(Beginning of THE DATA)

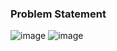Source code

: ### Problem Statement

![image](https://user-images.githubusercontent.com/36649115/39419291-095316e8-4c14-11e8-8caf-a09f966ad04f.png)
![image](https://user-images.githubusercontent.com/36649115/39419322-2c8f2502-4c14-11e8-9b17-ae472a5cb13c.png)
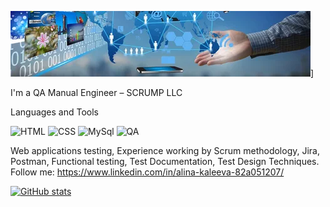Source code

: ![Header](https://github.com/KaleevaAlina/KaleevaAlina/blob/main/assets/i.webp)]

I'm a QA Manual Engineer – SCRUMP LLC

Languages and Tools

![HTML](https://img.shields.io/badge/HTML-yellow?style=flat&logo=HTML)
![CSS](https://img.shields.io/badge/CSS-yellowgreen?style=flat&logo=CSS)
![MySql](https://img.shields.io/badge/SQL-orange?style=flat&logo=MySQl)
![QA](https://img.shields.io/badge/QA-blue?style=flat)

 Web applications testing, Experience working by Scrum methodology, Jira, Postman, Functional testing, Test Documentation, Test Design Techniques.
Follow me: https://www.linkedin.com/in/alina-kaleeva-82a051207/

[![GitHub stats](https://github-readme-stats.vercel.app/api?username=KaleevaAlina&show_icons=true&theme=radical)](https://github.com/anuraghazra/github-readme-stats)

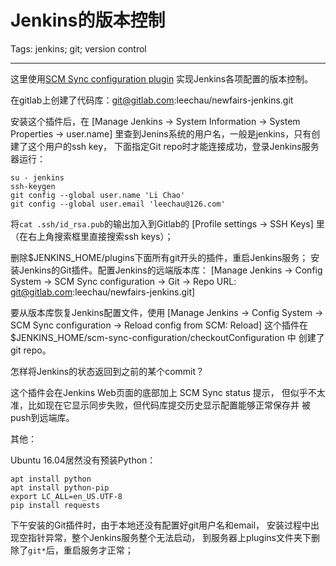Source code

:# Jenkins的版本控制
Tags: jenkins; git; version control

------

这里使用[SCM Sync configuration plugin](http://bit.ly/1NqkLkz)
实现Jenkins各项配置的版本控制。

在gitlab上创建了代码库：git@gitlab.com:leechau/newfairs-jenkins.git

安装这个插件后，在 [Manage Jenkins -> System Information -> System Properties ->
user.name] 里查到Jenins系统的用户名，一般是jenkins，只有创建了这个用户的ssh key，
下面指定Git repo时才能连接成功，登录Jenkins服务器运行：

    su - jenkins
    ssh-keygen
    git config --global user.name 'Li Chao'
    git config --global user.email 'leechau@126.com'

将`cat .ssh/id_rsa.pub`的输出加入到Gitlab的
[Profile settings -> SSH Keys] 里（在右上角搜索框里直接搜索ssh keys）；

删除$JENKINS_HOME/plugins下面所有git开头的插件，重启Jenkins服务；
安装Jenkins的Git插件。配置Jenkins的远端版本库：
[Manage Jenkins -> Config System -> SCM Sync configuration -> Git ->
Repo URL: git@gitlab.com:leechau/newfairs-jenkins.git]

要从版本库恢复Jenkins配置文件，使用 [Manage Jenkins -> Config System ->
SCM Sync configuration -> Reload config from SCM: Reload]
这个插件在 $JENKINS_HOME/scm-sync-configuration/checkoutConfiguration 中
创建了git repo。

怎样将Jenkins的状态返回到之前的某个commit？

这个插件会在Jenkins Web页面的底部加上 SCM Sync status 提示，
但似乎不太准，比如现在它显示同步失败，但代码库提交历史显示配置能够正常保存并
被push到远端库。

其他：

Ubuntu 16.04居然没有预装Python：

    apt install python
    apt install python-pip
    export LC_ALL=en_US.UTF-8
    pip install requests

下午安装的Git插件时，由于本地还没有配置好git用户名和email，
安装过程中出现空指针异常，整个Jenkins服务整个无法启动，
到服务器上plugins文件夹下删除了`git*`后，重启服务才正常；
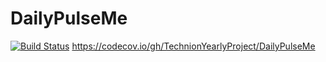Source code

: # DailyPulseMe
[![Build Status](https://travis-ci.org/TechnionYearlyProject/DailyPulseMe.svg?branch=master)](https://travis-ci.org/TechnionYearlyProject/DailyPulseMe)
https://codecov.io/gh/TechnionYearlyProject/DailyPulseMe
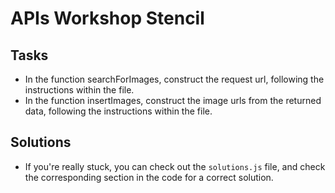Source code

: # APIs Workshop Stencil

## Tasks
* In the function searchForImages, construct the request url, following the
instructions within the file.
* In the function insertImages, construct the image urls from the returned
data, following the instructions within the file.

## Solutions
* If you're really stuck, you can check out the `solutions.js` file,
and check the corresponding section in the code for a correct solution.
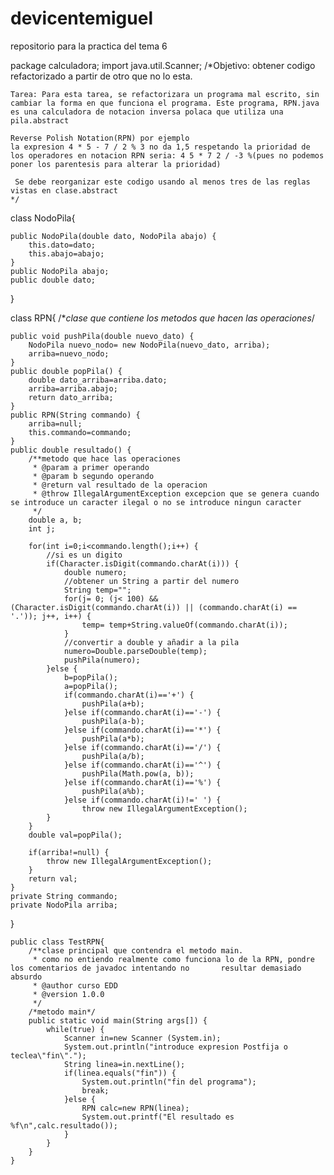 # devicentemiguel
repositorio para la practica del tema 6

package calculadora;
import java.util.Scanner;
/*Objetivo: obtener codigo refactorizado a partir de otro que no lo esta.

	Tarea: Para esta tarea, se refactorizara un programa mal escrito, sin 
	cambiar la forma en que funciona el programa. Este programa, RPN.java
	es una calculadora de notacion inversa polaca que utiliza una pila.abstract

	Reverse Polish Notation(RPN) por ejemplo
	la expresion 4 * 5 - 7 / 2 % 3 no da 1,5 respetando la prioridad de 
	los operadores en notacion RPN seria: 4 5 * 7 2 / -3 %(pues no podemos
	poner los parentesis para alterar la prioridad)

	 Se debe reorganizar este codigo usando al menos tres de las reglas 
	vistas en clase.abstract
	*/

class NodoPila{
	
	public NodoPila(double dato, NodoPila abajo) {
		this.dato=dato;
		this.abajo=abajo;
	}
	public NodoPila abajo;
	public double dato;
}

class RPN{
	/**clase que contiene los metodos que hacen las operaciones*/
	
	public void pushPila(double nuevo_dato) {
		NodoPila nuevo_nodo= new NodoPila(nuevo_dato, arriba);
		arriba=nuevo_nodo;
	}
	public double popPila() {
		double dato_arriba=arriba.dato;
		arriba=arriba.abajo;
		return dato_arriba;
	}
	public RPN(String commando) {
		arriba=null;
		this.commando=commando;
	}
	public double resultado() {
		/**metodo que hace las operaciones
		 * @param a primer operando
		 * @param b segundo operando
		 * @return val resultado de la operacion
		 * @throw IllegalArgumentException excepcion que se genera cuando se introduce un caracter ilegal o no se introduce ningun caracter
		 */
		double a, b;
		int j;
		
		for(int i=0;i<commando.length();i++) {
			//si es un digito
			if(Character.isDigit(commando.charAt(i))) {
				double numero;
				//obtener un String a partir del numero
				String temp="";
				for(j= 0; (j< 100) && (Character.isDigit(commando.charAt(i)) || (commando.charAt(i) == '.')); j++, i++) {
					temp= temp+String.valueOf(commando.charAt(i));
				}
				//convertir a double y añadir a la pila
				numero=Double.parseDouble(temp);
				pushPila(numero);				
			}else {
				b=popPila();
				a=popPila();
				if(commando.charAt(i)=='+') {
					pushPila(a+b);
				}else if(commando.charAt(i)=='-') {
					pushPila(a-b);
				}else if(commando.charAt(i)=='*') {
					pushPila(a*b);
				}else if(commando.charAt(i)=='/') {
					pushPila(a/b);
				}else if(commando.charAt(i)=='^') {
					pushPila(Math.pow(a, b));
				}else if(commando.charAt(i)=='%') {
					pushPila(a%b);
				}else if(commando.charAt(i)!=' ') {
					throw new IllegalArgumentException();
			}
		}
		double val=popPila();
		
		if(arriba!=null) {
			throw new IllegalArgumentException();
		}
		return val;
	}
	private String commando;
	private NodoPila arriba;
}

	public class TestRPN{
		/**clase principal que contendra el metodo main.
		 * como no entiendo realmente como funciona lo de la RPN, pondre los comentarios de javadoc intentando no 		resultar demasiado absurdo
		 * @author curso EDD
		 * @version 1.0.0
		 */
		/*metodo main*/
		public static void main(String args[]) {
			while(true) {
				Scanner in=new Scanner (System.in);
				System.out.println("introduce expresion Postfija o teclea\"fin\".");
				String linea=in.nextLine();
				if(linea.equals("fin")) {
					System.out.println("fin del programa");
					break;
				}else {
					RPN calc=new RPN(linea);
					System.out.printf("El resultado es %f\n",calc.resultado());
				}
			}	
		}
	}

(End of THE DATA)

_WHAT YOU NEED TO DO_. Copy every line of the data above that contains the word "programa".

_YOUR SOLUTION_.
	Tarea: Para esta tarea, se refactorizara un programa mal escrito, sin 
	cambiar la forma en que funciona el programa. Este programa, RPN.java
					System.out.println("fin del programa");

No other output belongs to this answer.